ENTRIES PROVIDED:
____________________
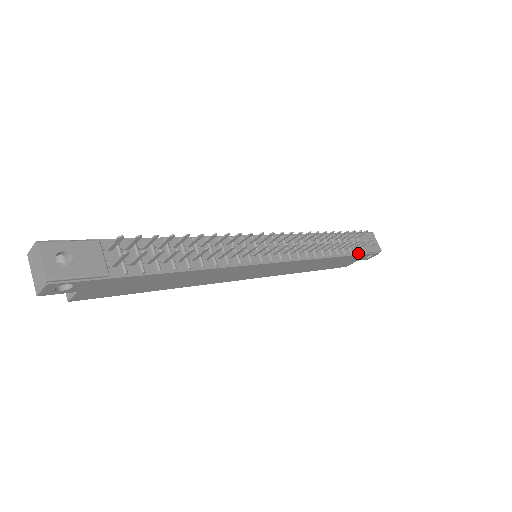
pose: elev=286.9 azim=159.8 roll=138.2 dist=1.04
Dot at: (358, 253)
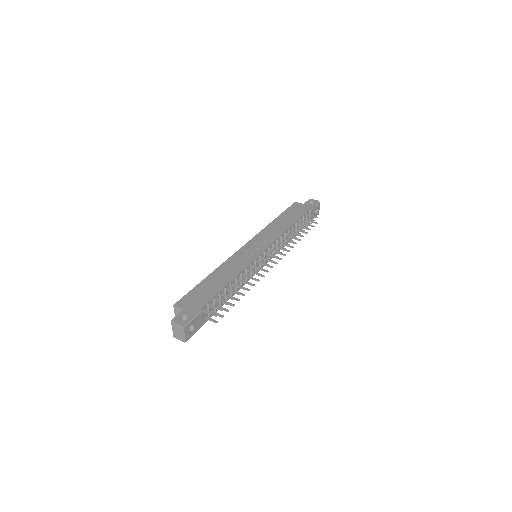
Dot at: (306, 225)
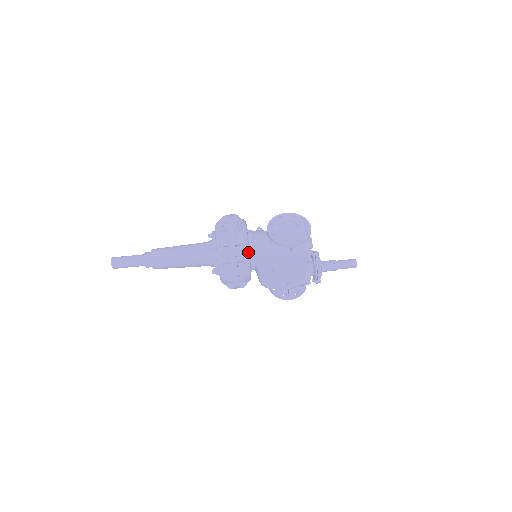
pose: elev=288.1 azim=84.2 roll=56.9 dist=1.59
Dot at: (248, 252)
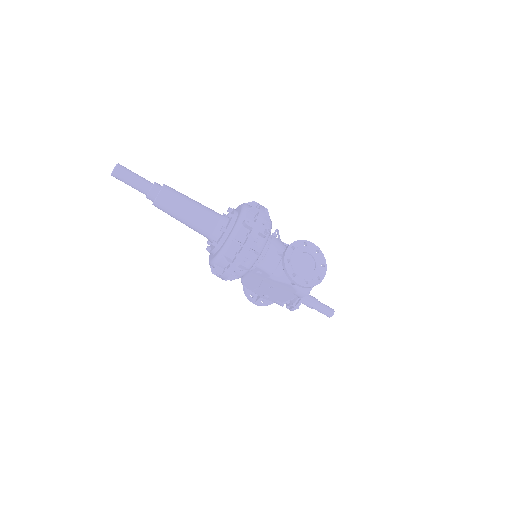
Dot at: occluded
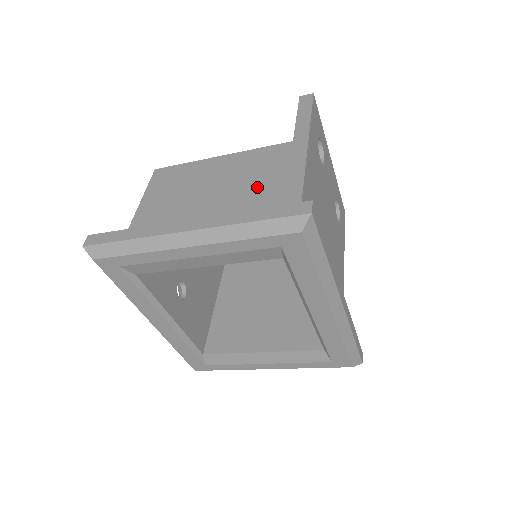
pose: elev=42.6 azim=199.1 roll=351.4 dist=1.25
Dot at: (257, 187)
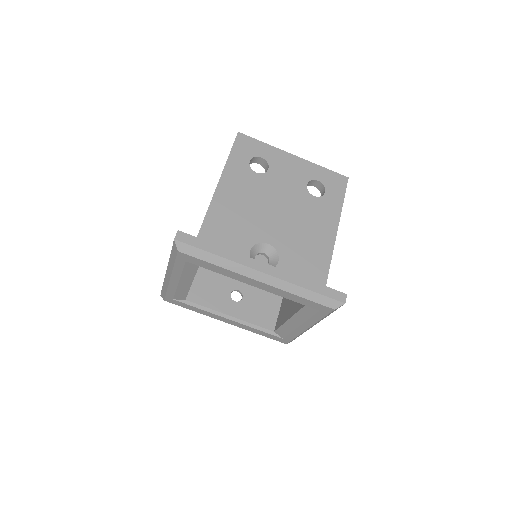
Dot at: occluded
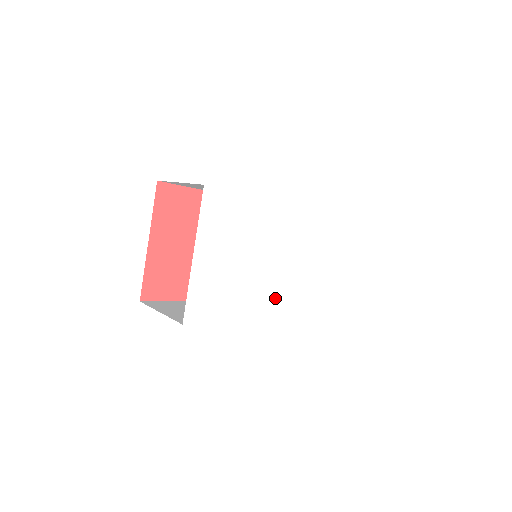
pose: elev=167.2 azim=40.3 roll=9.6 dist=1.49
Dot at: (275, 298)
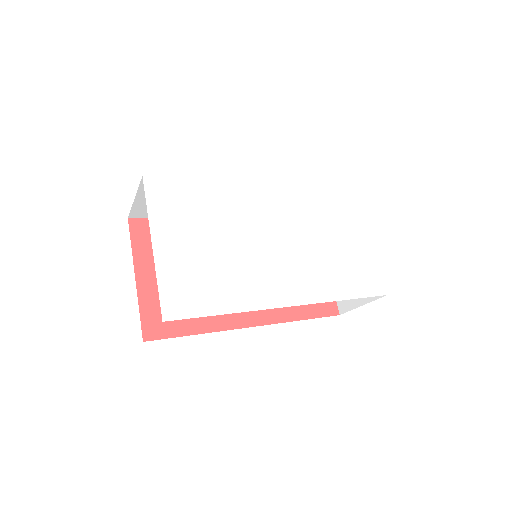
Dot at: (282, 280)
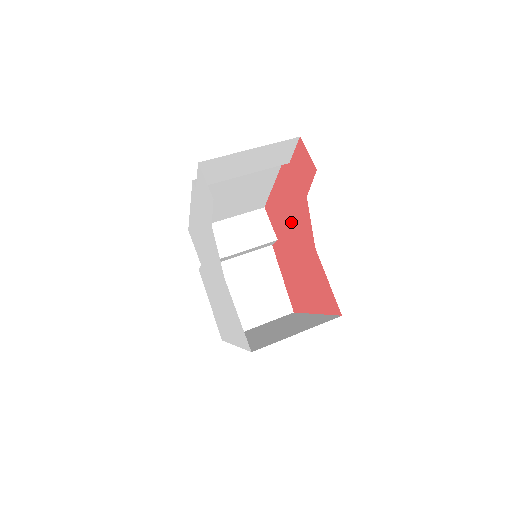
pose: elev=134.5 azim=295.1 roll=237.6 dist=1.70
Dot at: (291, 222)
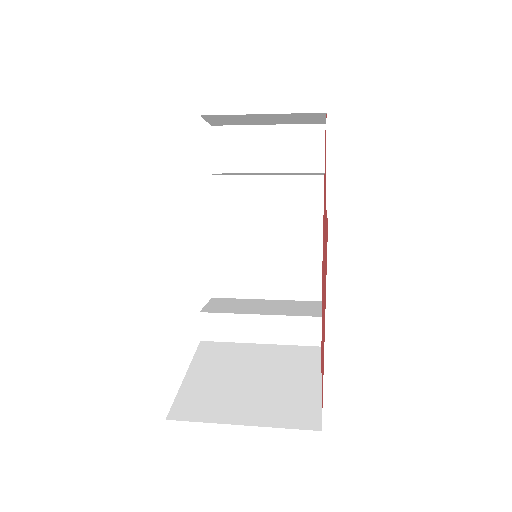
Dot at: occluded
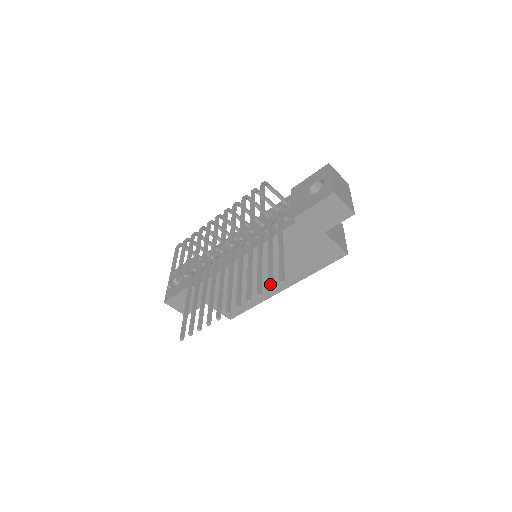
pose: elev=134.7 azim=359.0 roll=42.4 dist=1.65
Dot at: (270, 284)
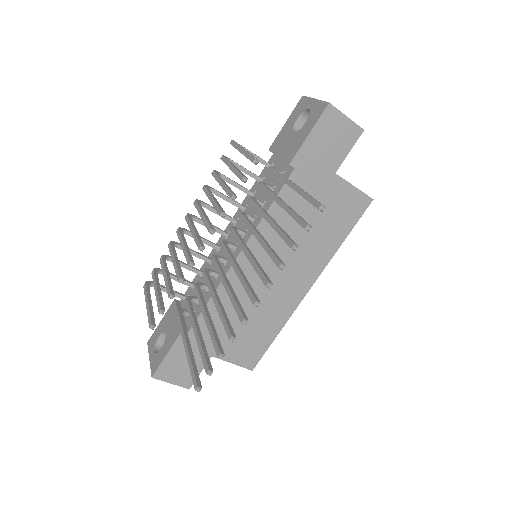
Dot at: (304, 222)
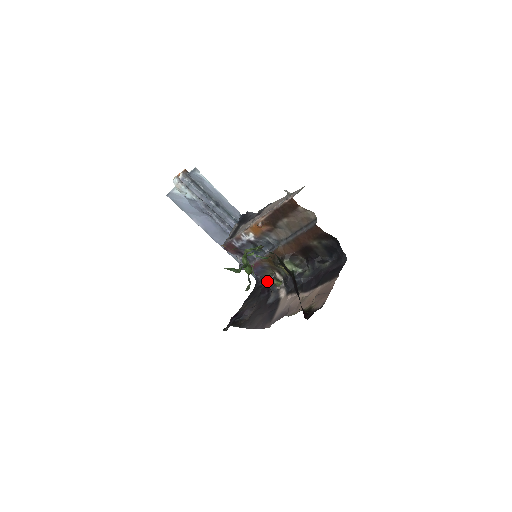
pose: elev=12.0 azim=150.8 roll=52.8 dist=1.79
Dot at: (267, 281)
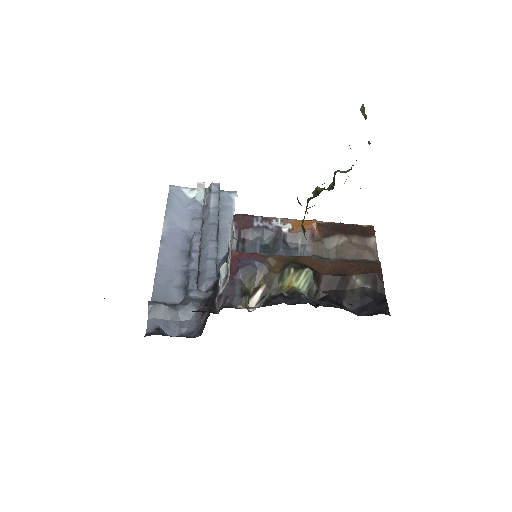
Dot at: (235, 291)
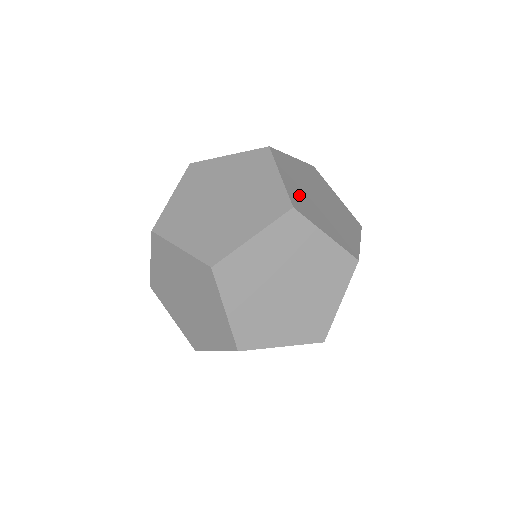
____________________
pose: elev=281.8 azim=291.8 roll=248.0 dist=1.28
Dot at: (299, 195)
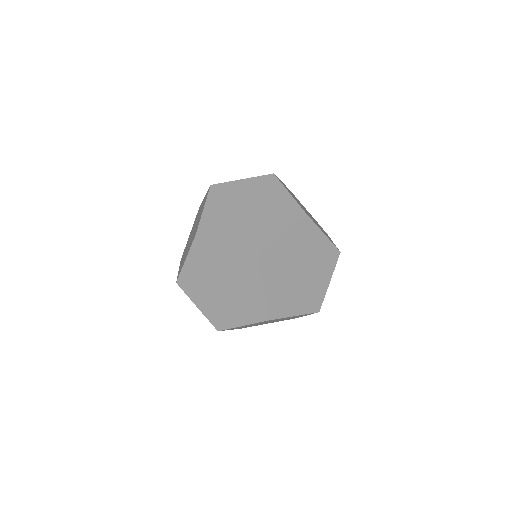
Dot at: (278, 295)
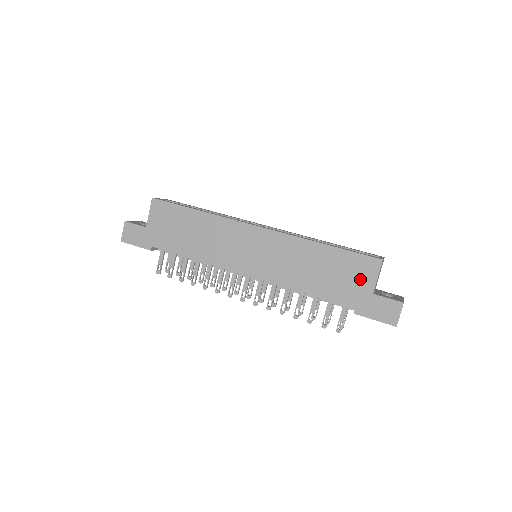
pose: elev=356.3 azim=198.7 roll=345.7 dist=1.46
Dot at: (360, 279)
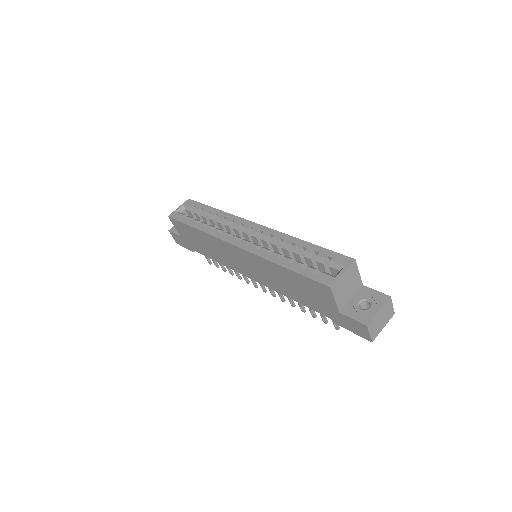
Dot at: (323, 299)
____________________
Copy out, character for character, the lines of the listing between the one containing "pose: elev=286.9 azim=159.8" and the one containing "Dot at: (235, 291)", inclusive. Leave the pictures out.

pose: elev=286.9 azim=159.8 roll=138.2 dist=1.04
Dot at: (358, 253)
Dot at: (306, 225)
pose: elev=288.1 azim=84.2 roll=56.9 dist=1.59
Dot at: (248, 252)
Dot at: occluded
pose: elev=42.6 azim=199.1 roll=351.4 dist=1.25
Dot at: (257, 187)
Dot at: occluded
pose: elev=167.2 azim=40.3 roll=9.6 dist=1.49
Dot at: (275, 298)
Dot at: (282, 280)
pose: elev=134.5 azim=295.1 roll=237.6 dist=1.70
Dot at: (291, 222)
Dot at: occluded
pose: elev=134.7 azim=359.0 roll=42.4 dist=1.65
Dot at: (270, 284)
Dot at: (304, 222)
pose: elev=12.0 azim=150.8 roll=52.8 dist=1.79
Dot at: (267, 281)
Dot at: (235, 291)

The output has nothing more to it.